Energy distribution – Dr Urban Keussen from Tennet, the national electricity transmission system operator of the Netherlands closed the first day of the conferece in Berlin. Tennet is responsible for overseeing the operation of the 380 and 220 kV high-voltage grid throughout the Netherlands and its interconnections with neighbouring countries. The company is currently looking into alternative energy sources and how this will affect the stability of the grid.
Currently conducting a trial to use blockchain backed smart contracts for one project in the Netherlands, alongside renewables supplier Vandebron who will work with customers who own electric vehicles to make the capacity of their car batteries available to help TenneT balance the grid. A second project in Germany is with smart technology provider Sonnen eServices and it will include a network of residential solar batteries helping to reduce limitations on wind energy at times of insufficient grid capacity.
TenneT TSO CEO Urban Keussen, speaking on the first day of Blockchain Expo said:
“Germany’s retreat from nuclear and fossil-fuel energy means more renewable energies at all levels of the grid, which presents significant challenges. We must be flexible with regards to our management of energy production, namely solar and wind, that is inconsistent and highly contingent on the weather.
“Utilizing blockchain technology offers us new ways to network even locally distributed systems both safely and intelligently across multiple regions with one provider. This helps us to limit the use of network-stabilizing measures, such as the costly regulation of wind farms.”
Passports – Identity data is typically decentralized, different organizations hold varying elements of identity, gathered from ad-hoc interactions throughout an individual’s life. This presents a number of problems and challenges such as too many steps and documents involved in proving identity, unpleasant experiences and unwanted services and limited control over identity information and identity theft concerns.
By switching the identity data ownership to the individual, backed by a safe blockchain bioidentification we will see BioID in lieu of passports and signatures for identification.
The advantages of this self-sovereign identity for businesses, is that it will bring implicit compliance and regulation, prevent fraud, identity theft, and data breach and reduce costs, complexity, and unreliability. For governments it will ensure citizens’ privacy and safety, protection of ID documents from counterfeiting, alteration, or theft while simplifying experience and reducing costs and complexity of physical ID issuance, renewal, maintenance, monitoring, and verification.
One of the key take aways from the Berlin Blockchain Expo edition was the fact that the technology is not the secret formula to wipe all your issues away.
In the forthcoming months and years we will see the underlining technology settling down and companies such a Ripple, Lisk, Hyperledger and Ethereum establishing contracts and partnerships with traditional institutions from all verticals.

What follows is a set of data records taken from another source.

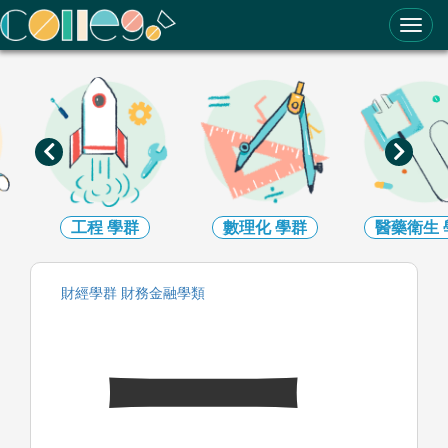
ColleGo! 大學選才與高中育才輔助系統
數理化
學群
醫藥衛生
學群
生命科學
財經
學群
財務金融
學類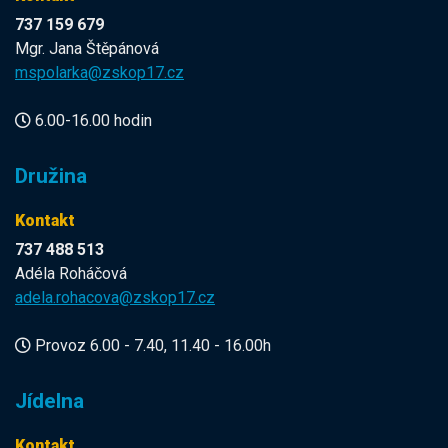
737 159 679
Mgr. Jana Štěpánová
mspolarka@zskop17.cz
6.00-16.00 hodin
Družina
Kontakt
737 488 513
Adéla Roháčová
adela.rohacova@zskop17.cz
Provoz 6.00 - 7.40, 11.40 - 16.00h
Jídelna
Kontakt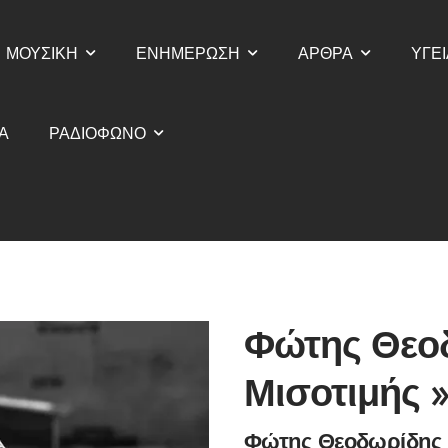
ΜΟΥΣΙΚΗ
ΕΝΗΜΕΡΩΣΗ
ΑΡΘΡΑ
ΥΓΕΙ
Α
ΡΑΔΙΟΦΩΝΟ
Φώτης Θεο
Μισοτιμής 
Φώτης Θεοδωρίδης –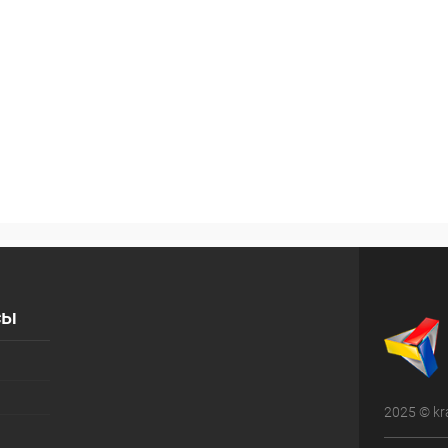
сы
2025 © kr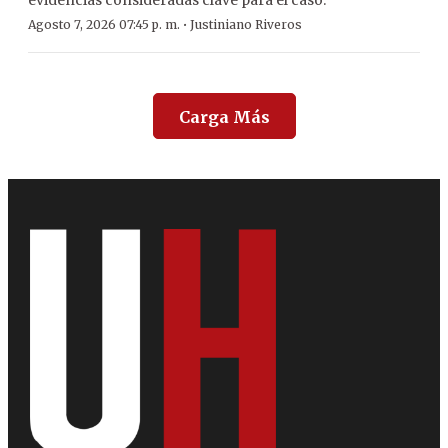
evidencias consideradas clave para el caso.
·
Agosto 7, 2026 07:45 p. m.
Justiniano Riveros
Carga Más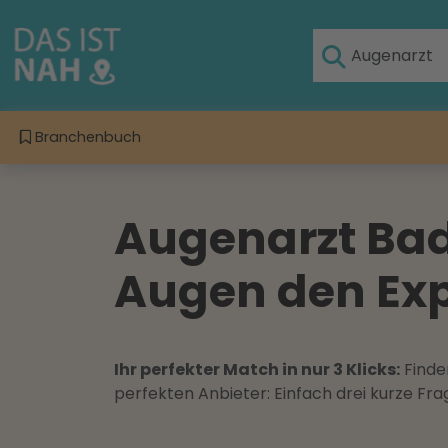
Branchenbuch
Augenarzt Bad
Augen den Exp
Ihr perfekter Match in nur 3 Klicks:
Finden
perfekten Anbieter: Einfach drei kurze F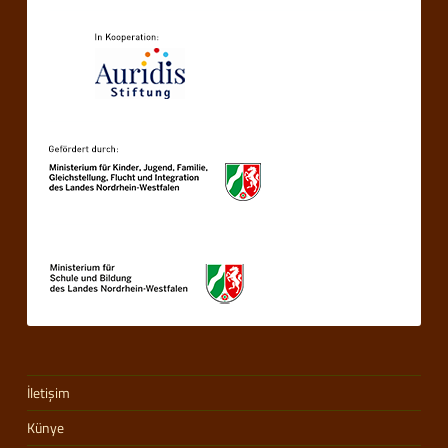
İletişim
Künye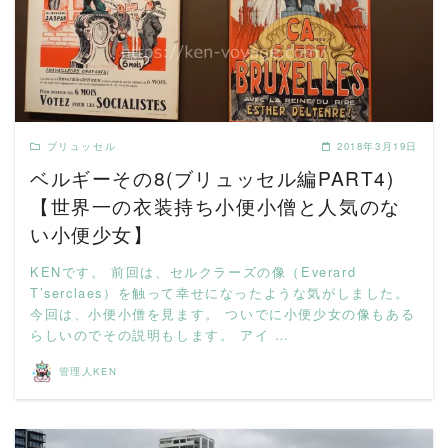
READ MORE
ブリュッセル
2018年3月19日
ベルギーその8(ブリュッセル編PART4)
【世界一の衣装持ち小便小僧と人気のな
い小便少女】
KENです。 前回は、セルクラーズの像（Everard
T’serclaes）を触って幸せになったような気がしました。
今回は、小便小僧を見ます。 ついでに小便少女の像もある
らしいのでその説明もします。 アイ …
管理人KEN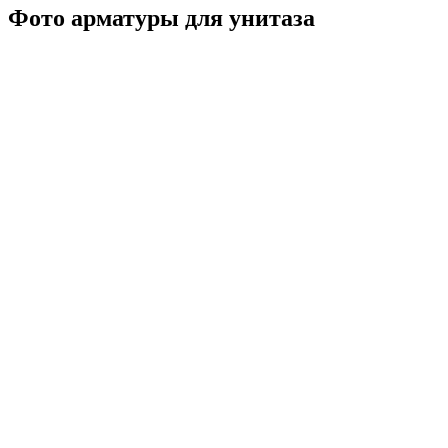
Фото арматуры для унитаза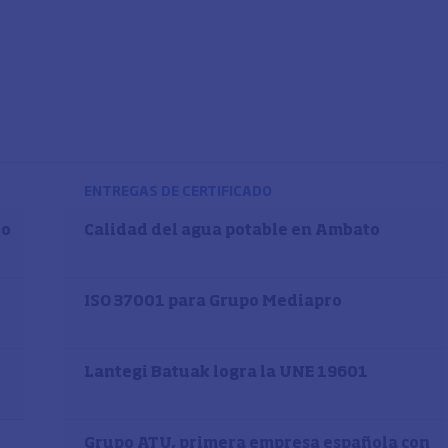
ENTREGAS DE CERTIFICADO
do
Calidad del agua potable en Ambato
ISO 37001 para Grupo Mediapro
Lantegi Batuak logra la UNE 19601
Grupo ATU, primera empresa española con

Financial institutions are currently at the forefront of trials on blockchain within their walls but we had on stage case studies from Tennet, Airbus, T-Mobile, Bayer, DHL and German Stock Exchange to name but a few that prove that a wider range of industries are listening and adopting the technology in their own backyard.
Next Blockchain Expo will take place in Santa Clara in November where we will see what the US are doing in this space and bring a couple of worldwide showcases for a truly global flavour.